[How to complete this task] Could you extend the Nerkkod mouse figure captions below by writing what comes after the Figure 6 caption?

Figure 5. Nerkkod mice exhibited susceptibility to DSS-induced colitis at day 10 after DSS treatment. Normalized data are shown. Abbreviations: WT, wild-type; REF, homozygous reference mice; HET, heterozygous variant mice; VAR, homozygous variant mice. Mean (μ) and standard deviation (σ) are indicated.

Figure 6. Nerkkod mice exhibit increased CD4 to CD8 T cell ratios. Flow cytometric analysis of peripheral blood was utilized to determine T cell frequency. Normalized data are shown. Abbreviations: WT, wild-type; REF, homozygous reference mice; HET, heterozygous variant mice; VAR, homozygous variant mice. Mean (μ) and standard deviation (σ) are indicated.

[Records provided]
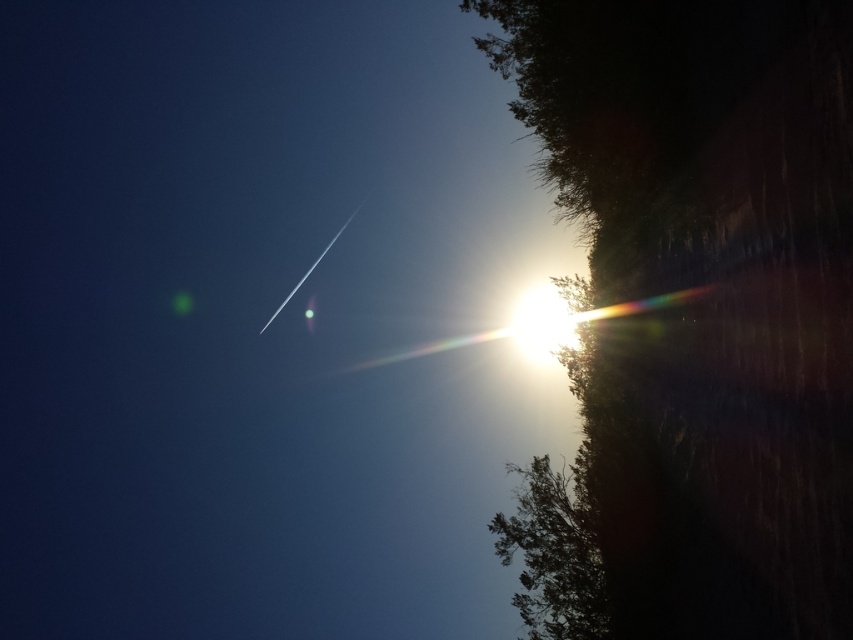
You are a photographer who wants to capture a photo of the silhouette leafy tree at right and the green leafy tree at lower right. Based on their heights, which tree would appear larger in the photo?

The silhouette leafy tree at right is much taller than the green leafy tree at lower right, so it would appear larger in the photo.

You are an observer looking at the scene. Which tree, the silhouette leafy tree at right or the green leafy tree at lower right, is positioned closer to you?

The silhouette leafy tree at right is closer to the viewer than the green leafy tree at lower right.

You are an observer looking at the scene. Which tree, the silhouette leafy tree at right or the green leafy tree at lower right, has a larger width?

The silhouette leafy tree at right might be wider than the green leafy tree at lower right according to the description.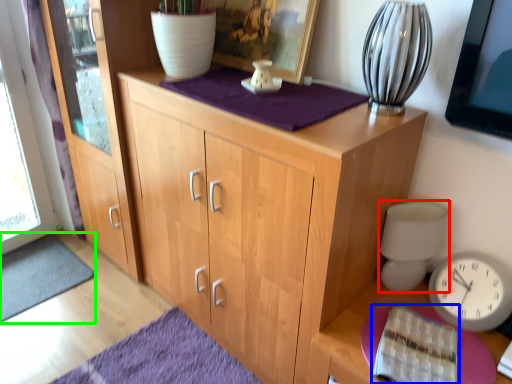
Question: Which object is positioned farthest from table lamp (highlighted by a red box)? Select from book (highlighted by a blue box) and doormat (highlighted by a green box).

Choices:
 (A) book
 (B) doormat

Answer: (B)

* * *

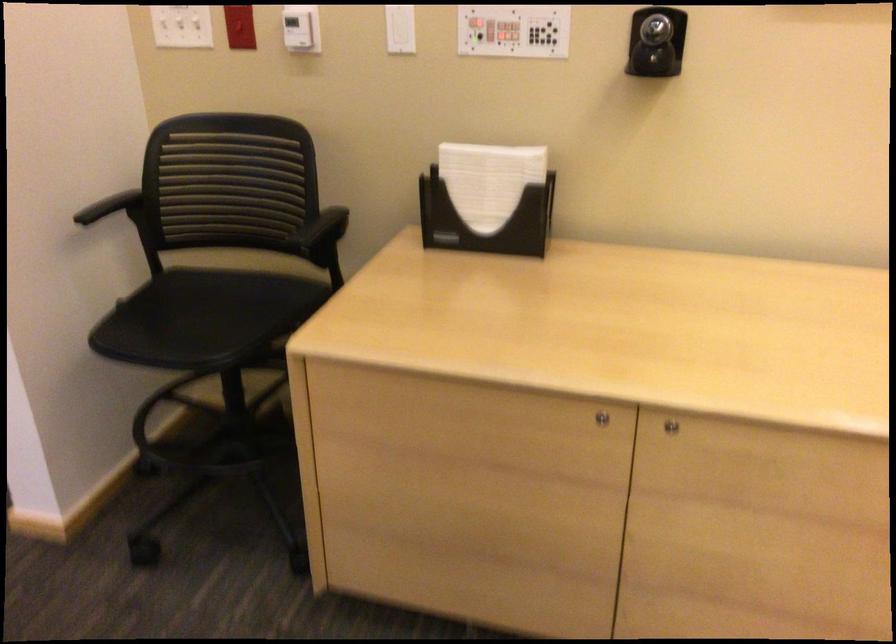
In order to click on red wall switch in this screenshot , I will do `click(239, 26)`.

[Exercise result]
Figure 7. Nerkkod mice exhibit decreased frequencies of peripheral CD8+ T cells in CD3+ T cells. Flow cytometric analysis of peripheral blood was utilized to determine T cell frequency. Normalized data are shown. Abbreviations: WT, wild-type; REF, homozygous reference mice; HET, heterozygous variant mice; VAR, homozygous variant mice. Mean (μ) and standard deviation (σ) are indicated.

Figure 8. Nerkkod mice exhibit decreased frequencies of peripheral effector memory CD4 T cells in CD4 T cells. Flow cytometric analysis of peripheral blood was utilized to determine T cell frequency. Normalized data are shown. Abbreviations: WT, wild-type; REF, homozygous reference mice; HET, heterozygous variant mice; VAR, homozygous variant mice. Mean (μ) and standard deviation (σ) are indicated.
Figure 9. Nerkkod mice exhibit decreased frequencies of peripheral effector memory CD8 T cells in CD8 T cells. Flow cytometric analysis of peripheral blood was utilized to determine T cell frequency. Normalized data are shown. Abbreviations: WT, wild-type; REF, homozygous reference mice; HET, heterozygous variant mice; VAR, homozygous variant mice. Mean (μ) and standard deviation (σ) are indicated.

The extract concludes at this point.